Applying Wi4MPI to a Gromacs Podman container

Learning objectives

With these hands-on exercises, participants will learn:

  • how to build and execute Gromacs into a Podman container using Wi4MPI in preload mode

  • how to build and execute Gromacs into a Podman container using Wi4MPI in interface mode

  • in particular, how to switch between different MPI implementations at runtime thanks to Wi4MPI

Once participants complete these exercises, they will be able to build and launch Podman containers using Wi4MPI in their own environments.

Podman

Podman is a software tool that you can use to create, run, and manage containers on a Linux operating system. It does not require a daemon to be running in the background, and is similar to Docker in its capabilities for working with containers. All informations in this tutorial can be used with Docker in the same way.

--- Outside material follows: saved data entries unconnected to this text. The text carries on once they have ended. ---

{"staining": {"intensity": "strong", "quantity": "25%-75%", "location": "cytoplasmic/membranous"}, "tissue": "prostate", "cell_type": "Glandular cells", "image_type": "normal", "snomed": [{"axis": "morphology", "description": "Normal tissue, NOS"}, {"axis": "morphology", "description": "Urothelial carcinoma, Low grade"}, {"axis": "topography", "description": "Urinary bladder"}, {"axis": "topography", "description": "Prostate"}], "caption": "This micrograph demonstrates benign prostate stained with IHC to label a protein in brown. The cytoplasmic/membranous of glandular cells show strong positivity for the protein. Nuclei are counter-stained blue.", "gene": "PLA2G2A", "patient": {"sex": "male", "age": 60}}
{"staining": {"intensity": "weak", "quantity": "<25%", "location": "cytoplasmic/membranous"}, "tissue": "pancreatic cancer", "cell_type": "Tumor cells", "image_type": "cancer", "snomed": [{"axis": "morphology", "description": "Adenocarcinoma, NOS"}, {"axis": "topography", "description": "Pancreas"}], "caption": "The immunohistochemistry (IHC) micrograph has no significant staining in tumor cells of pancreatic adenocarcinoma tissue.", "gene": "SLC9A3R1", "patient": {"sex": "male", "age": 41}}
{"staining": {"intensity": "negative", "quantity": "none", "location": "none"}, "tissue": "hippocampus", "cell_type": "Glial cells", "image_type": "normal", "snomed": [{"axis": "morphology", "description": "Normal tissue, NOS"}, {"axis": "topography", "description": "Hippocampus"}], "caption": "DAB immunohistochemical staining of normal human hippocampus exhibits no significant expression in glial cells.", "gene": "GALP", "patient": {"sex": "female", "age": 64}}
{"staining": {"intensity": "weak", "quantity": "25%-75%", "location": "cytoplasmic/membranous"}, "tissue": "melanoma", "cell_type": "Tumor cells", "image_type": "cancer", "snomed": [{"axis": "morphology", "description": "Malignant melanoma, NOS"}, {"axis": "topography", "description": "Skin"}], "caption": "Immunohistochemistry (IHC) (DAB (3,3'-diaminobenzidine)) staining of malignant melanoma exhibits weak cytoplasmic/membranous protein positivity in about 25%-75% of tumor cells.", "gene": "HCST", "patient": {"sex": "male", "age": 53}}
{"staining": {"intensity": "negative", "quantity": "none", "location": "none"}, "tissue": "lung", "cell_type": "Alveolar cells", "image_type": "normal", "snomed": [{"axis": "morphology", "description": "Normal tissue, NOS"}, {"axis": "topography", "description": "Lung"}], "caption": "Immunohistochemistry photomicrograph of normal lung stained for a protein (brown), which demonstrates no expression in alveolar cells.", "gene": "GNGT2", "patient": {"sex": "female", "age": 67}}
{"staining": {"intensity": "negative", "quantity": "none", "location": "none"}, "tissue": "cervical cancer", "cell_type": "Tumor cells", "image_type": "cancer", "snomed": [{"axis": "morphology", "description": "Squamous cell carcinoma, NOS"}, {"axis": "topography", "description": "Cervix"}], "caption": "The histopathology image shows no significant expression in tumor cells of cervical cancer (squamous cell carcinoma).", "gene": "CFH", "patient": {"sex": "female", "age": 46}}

Others tools like Singularity or Apptainer should work too but require more adaptations.

In this document, host refers to your own computer (laptop, desktop, cluster…) and container refers to a Podman instance process.

Using Wi4MPI Preload mode with Podman

During this tutorial, one will use Podman --env and --volume options to link applications inside containers against the MPI implementation available on the host system.

We present the most direct method for using wi4mpi to this purpose. More advanced methods are available such as using the wi4mpi.cfg configuration file override or containers/hosts system tunings which require more complex examples and explanations.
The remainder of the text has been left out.